Jesteście jeszcze przed publikacją wyników za III kwartał. Czy był to udany okres dla spółki?
Jesteśmy zadowoleni z wyników wypracowanych w tym okresie. III kwartał jest generalnie odzwierciedleniem tych trendów, które można było zaobserwować w I półroczu. Sytuacja na naszych głównych rynkach jest stabilna, wciąż utrzymuje się popyt branży meblarskiej. Na pewno jednym ze sprzyjających czynników była korzystna sytuacja na rynkach surowców. Z drugiej strony spadek cen sprzedaży płyty zneutralizował częściowo ten efekt. Cały czas rynek płyty w Polsce jest pod presją producentów ze Wschodu. Trzeba też brać pod uwagę pewną sezonowość naszej działalności – z reguły lepiej wypadamy w IV kwartale.
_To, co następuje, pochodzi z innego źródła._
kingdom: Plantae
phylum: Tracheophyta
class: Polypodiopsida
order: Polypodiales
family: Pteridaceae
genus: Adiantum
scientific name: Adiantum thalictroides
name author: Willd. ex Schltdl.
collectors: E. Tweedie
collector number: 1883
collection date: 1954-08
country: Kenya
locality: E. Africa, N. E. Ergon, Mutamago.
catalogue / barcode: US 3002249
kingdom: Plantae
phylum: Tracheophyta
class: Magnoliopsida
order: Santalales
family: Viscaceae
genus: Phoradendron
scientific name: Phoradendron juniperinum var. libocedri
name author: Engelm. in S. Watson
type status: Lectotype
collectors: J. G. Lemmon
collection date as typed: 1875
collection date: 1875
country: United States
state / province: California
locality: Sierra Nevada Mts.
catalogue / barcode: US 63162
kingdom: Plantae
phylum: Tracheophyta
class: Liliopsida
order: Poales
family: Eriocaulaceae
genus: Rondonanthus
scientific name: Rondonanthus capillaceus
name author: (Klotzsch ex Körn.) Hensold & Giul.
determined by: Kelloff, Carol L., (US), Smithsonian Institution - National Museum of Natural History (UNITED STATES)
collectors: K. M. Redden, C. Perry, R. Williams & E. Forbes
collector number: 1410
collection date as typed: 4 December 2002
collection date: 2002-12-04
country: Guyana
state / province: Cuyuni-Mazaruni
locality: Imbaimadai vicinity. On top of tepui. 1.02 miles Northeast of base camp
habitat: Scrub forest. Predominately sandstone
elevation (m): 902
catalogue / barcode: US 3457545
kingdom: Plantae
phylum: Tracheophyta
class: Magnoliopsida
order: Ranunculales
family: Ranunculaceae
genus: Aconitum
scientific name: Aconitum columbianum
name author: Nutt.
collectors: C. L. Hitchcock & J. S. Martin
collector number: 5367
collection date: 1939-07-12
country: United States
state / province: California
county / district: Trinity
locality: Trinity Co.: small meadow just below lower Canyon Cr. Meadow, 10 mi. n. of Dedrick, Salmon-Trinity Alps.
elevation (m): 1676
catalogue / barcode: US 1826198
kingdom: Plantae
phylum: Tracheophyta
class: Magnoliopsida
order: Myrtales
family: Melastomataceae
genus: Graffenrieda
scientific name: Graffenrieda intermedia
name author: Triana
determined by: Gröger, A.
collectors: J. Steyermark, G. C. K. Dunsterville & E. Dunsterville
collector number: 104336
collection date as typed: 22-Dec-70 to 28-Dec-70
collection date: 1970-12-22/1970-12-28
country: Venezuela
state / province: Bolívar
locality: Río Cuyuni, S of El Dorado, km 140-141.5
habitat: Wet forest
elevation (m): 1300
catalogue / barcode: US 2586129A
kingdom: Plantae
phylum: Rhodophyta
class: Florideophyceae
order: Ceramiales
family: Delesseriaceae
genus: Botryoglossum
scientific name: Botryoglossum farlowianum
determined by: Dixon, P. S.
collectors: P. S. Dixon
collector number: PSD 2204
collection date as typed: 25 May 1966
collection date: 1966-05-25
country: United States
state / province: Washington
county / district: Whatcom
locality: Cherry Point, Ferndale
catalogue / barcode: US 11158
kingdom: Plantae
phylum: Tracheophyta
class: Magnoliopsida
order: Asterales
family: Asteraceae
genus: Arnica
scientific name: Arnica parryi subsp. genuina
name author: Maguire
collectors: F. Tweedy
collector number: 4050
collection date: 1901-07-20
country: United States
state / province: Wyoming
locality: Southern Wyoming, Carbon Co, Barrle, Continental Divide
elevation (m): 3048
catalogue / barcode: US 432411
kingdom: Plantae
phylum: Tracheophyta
Jak sobie radzą poszczególne segmenty?
Porównując segment zachodni i wschodni, zdecydowanie lepiej wypada ten pierwszy. Widać tam wyraźną progresję wyników. Pomaga nam dobra koniunktura w sektorze budowlano-mieszkaniowym w krajach Europy Zachodniej. Są również efekty po stronie kosztów, które udaje się osiągać dzięki prowadzonej reorganizacji w niemieckich zakładach.
Z kolei w segmencie wschodnim głównym wyzwaniem są spadające obroty. To oczywiście w dużej mierze efekt sygnalizowanego już na początku roku spadku wolumenów sprzedaży płyt MDF/HDF w fabryce w Grajewie, co jest widoczne, porównując wyniki rok do roku. Przy czym negatywny efekt jest głównie widoczny w obrotach, bez większego wpływu na wynik EBITDA. Dodatkowo notujemy spadek wolumenów sprzedaży na rynkach wschodnich. Do tego dochodzi efekt translacji wynikający z różnic kursowych.